4.29.2010

Crise dos 30

Este blog, com este nome, não vai sobreviver à minha crise dos 30. Que completo no dia 14 de julho. Data revolucionária, dia da Queda da Bastilha, o que sempre me deu um certo orgulho e um ímpeto por mudanças repentinas. Especialmente dos vinte até hoje, mal consegui atravessar dois meses sem enfrentar questionamentos bruscos de alguma ordem, fosse política, estética, afetiva, psicológica ou metafísica. É exaustivo, afinal dificilmente alguém consegue me acompanhar em tantas guinadas. Este blog mesmo... mal sei como tem sua média de 12 visitas por dia. Também nem desconfio como mantenho algumas amizades por 15 anos, se não sou a mesma pessoa por mais do que alguns instantes. Claro, eu só sobrevivo por ter esses parceiros de longa data,  mas sinto que só uma companhia me tem sido realmente constante: o espírito questionador, que em muitas situações mais me atrapalha do que ajuda.

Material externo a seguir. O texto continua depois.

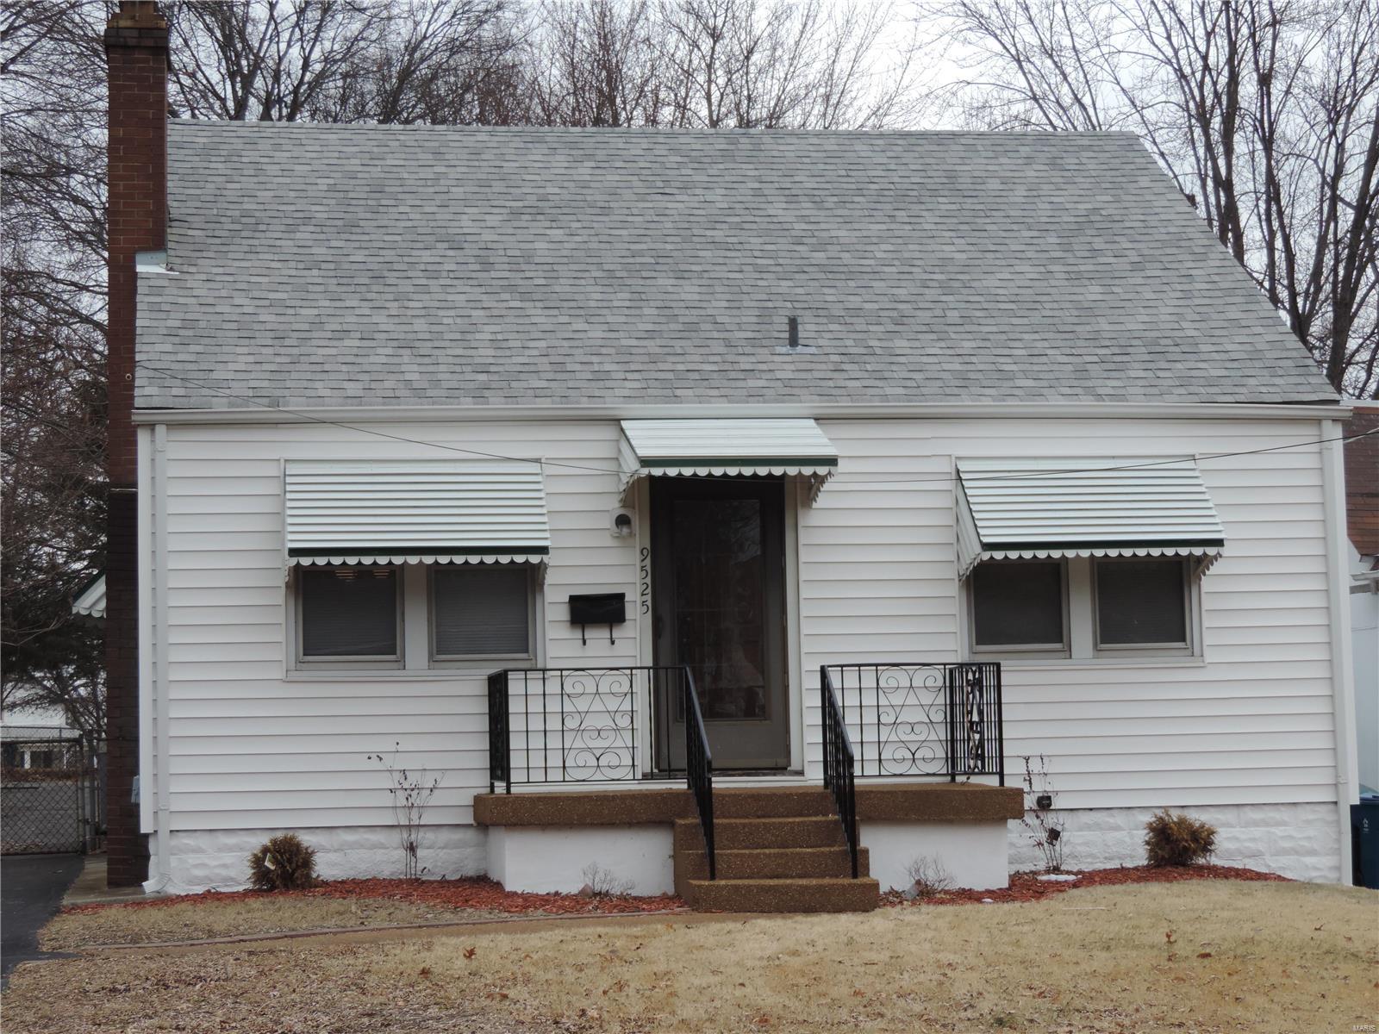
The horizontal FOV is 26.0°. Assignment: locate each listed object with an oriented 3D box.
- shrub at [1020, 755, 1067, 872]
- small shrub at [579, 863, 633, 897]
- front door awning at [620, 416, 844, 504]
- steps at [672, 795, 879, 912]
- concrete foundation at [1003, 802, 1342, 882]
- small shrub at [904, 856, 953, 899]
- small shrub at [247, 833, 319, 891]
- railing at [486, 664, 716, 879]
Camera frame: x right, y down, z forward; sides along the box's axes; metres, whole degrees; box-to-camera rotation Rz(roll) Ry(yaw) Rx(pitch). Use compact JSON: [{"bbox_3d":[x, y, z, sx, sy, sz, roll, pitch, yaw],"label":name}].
[{"bbox_3d":[2.430,2.033,20.511,0.335,0.802,0.300,-1,-5,-9],"label":"shrub"},{"bbox_3d":[-0.520,2.276,18.735,0.347,0.221,0.300,-1,-5,-9],"label":"small shrub"},{"bbox_3d":[0.262,-0.422,20.187,1.354,0.588,0.864,-1,-5,-9],"label":"front door awning"},{"bbox_3d":[0.530,2.086,18.687,1.151,0.734,0.874,-1,-5,-9],"label":"steps"},{"bbox_3d":[3.386,2.318,20.968,2.502,0.568,0.221,-1,-5,-9],"label":"concrete foundation"},{"bbox_3d":[1.523,2.295,19.027,0.316,0.272,0.300,-1,-5,-9],"label":"small shrub"},{"bbox_3d":[-2.665,2.265,19.605,0.469,0.379,0.460,-1,-5,-9],"label":"small shrub"},{"bbox_3d":[-0.606,1.653,19.282,1.236,1.352,1.909,-1,-5,-9],"label":"railing"}]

No entanto, se você traça linhas aleatórias por muito tempo, algumas começam a incidir com maior visibilidade do que outras. O desenho vai se tornando mais visível, certos caminhos se sobressaem. Após muitas reviravoltas, por exemplo, é com alívio que chego a um momento profissional satisfatório. Estou adorando fazer traduções para a Discovery Channel, acho que descobri um nicho onde sou competente profissionalmente. Meu inglês ainda não é impecável, mas tem alguma coisa nessa rotina multitask que vai ao encontro da minha personalidade: o trabalho com a língua; a atenção à imagem; bocas abrindo e fechando onde encaixar a dublagem; o aprendizado a cada documentário; e o próprio ritmo frenético de passar de uma janela para a outra me são viciantes. Além das traduções, tenho lecionado inglês, o que para mim é um desafio bem maior, mas também recompensador. Acima de tudo, essas aulas têm me deixado mais aberto a pessoas bem diferentes de mim. Com isso, venho flexibilizando meu ponto mais intransigente, mais "jacobino": eu costumava pensar que só tinha a aprender com quem mostrasse algo de espírito-livre. Posso estar ficando velho, mas levei três décadas para entender que a vida não é uma superação atrás da outra. É que meus pais não me ensinaram a ser gente, apenas a ser filósofo ou artista. E por melhor que você seja nessas áreas, é pouco; eu estava deixando de captar muitas frequências e agora eu quero captá-las.

A maldição de ser artista, ao menos um com a imodesta intenção de criar algo relevante, é que quanto menos concessões fizer, mais longe chegará. Não no sentido comercial, claro, isso tem sido inversamente proporcional, mas quanto à contundência. Concessão não é apenas o que você cede para o mercado, pode ser como você se adapta a qualquer nicho estabelecido. Muitos conseguem repoduzir, por exemplo, exatamente o que a Folha de São Paulo ou a USP esperam de um artista, moldando-se àquele formato, independentemente de concordarem ou não. Nem essa facilidade eu me permito, apesar de que, se eu quisesse, saberia como fazê-lo.

Não acho que tenho uma natureza intrinsicamente beligerante, só não consigo ficar quieto quando enxergo erros hediondos que poucos percebem.  Foi com Nietzsche que aprendi o quanto a moral é inimiga da vida, mas quantos têm, mais do que inteligência, estômago para realmente absorver suas lições, 130 anos depois? Harold Rosenberg viu com muita clareza a farsa de grande parte da arte contemporânea, mas essa farsa não é percebida por quase ninguém com lucidez o bastante para contestá-la. O comunismo é uma ideia que chegou a me atrair, mas é impossível observar o homem em suas minúcias e julgá-lo capaz de sair da teoria à prática - mas quantos se dispõem a ver o homem com imparcialidade, sem véus confortadores? E, por fim, o amor, que não está em moda entre intelectuais, mas é sempre um filão para grande público. O pior é que eu acredito no amor, mas não como o vendem. A cada experiência que atravesso, repito a pergunta com maior decepção: cadê a coragem das pessoas para se abrirem ao outro sem se apoiar em um monte de mentiras?